MAURICIO FAJARDO GÓMEZ

 

 

 

 

[1] La demanda se presentó a nombre de ALFONSO CALDERON NUÑEZ (lesionado), ALFONSO CALDERON ROMERO y LUZ GLADYS NUÑEZ (padres), WALTER CALDERON NUÑEZ, MARINO LOPEZ NUÑEZ, MARTHA SENEC LOPEZ NUÑEZ, FLOR AIDA LOPEZ NUÑEZ y MARICELA LOPEZ NUÑEZ (hermanos).

[2] Folio 24 del cuaderno No. 1

[3] Folio 30 cuaderno No. 1

[4] folio 111 del cuaderno No. 1

[5] Folio 115 cuaderno No. 1

[6] Folio 133 del cuaderno No. 1

[7] Folio 10 y 11 del cuaderno No. 3

[8] Folio 193 cuaderno No. 1

[9] Folio 204 cuaderno No. 1

[10] Folio 217 y siguientes del cuaderno No. 2

[11] Folio 266 y siguientes cuaderno No. 2

[12] Folios 278 y siguientes cuaderno No. 2

[13] Folio 280 cuaderno No. 2

[14] Este numeral fue declarado exequible por la Corte Constitucional, mediante Sentencia C-023 de 1998.

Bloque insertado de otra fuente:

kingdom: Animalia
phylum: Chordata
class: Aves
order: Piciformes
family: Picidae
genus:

[15] Documento presentado en original por la parte demandante visible a folio 6  del cuaderno No. 1.

[16] Documento presentado en original por la parte demandante visible a folio 8  del cuaderno No. 1.

[17] Documento presentado en original por la parte demandante visible a folio 9  del cuaderno No. 1.

[18] Documento presentado en original por la parte demandante visible a folio 11  del cuaderno No. 1.

[19] Documento presentado en original por la parte demandante visible a folio 76  del cuaderno No. 1.

[20] Documento presentado en original por la parte demandante visible a folio 7  del cuaderno No. 1

[21] Junto con la demanda se acompañaron los poderes otorgados por los señores ALFONSO CALDERON ROMERO y LUZ GLADYZ NUÑEZ quienes concurrieron al proceso en calidad de padres de la víctima, WALTER CALDERON NUÑEZ y FLOR AIDA LÓPEZ NUÑEZ quienes concurrieron al proceso en calidad de hermanos del lesionado, visibles a folios2 a 5 del cuaderno principal

[22] Folios 24 y 25 del cuaderno principal.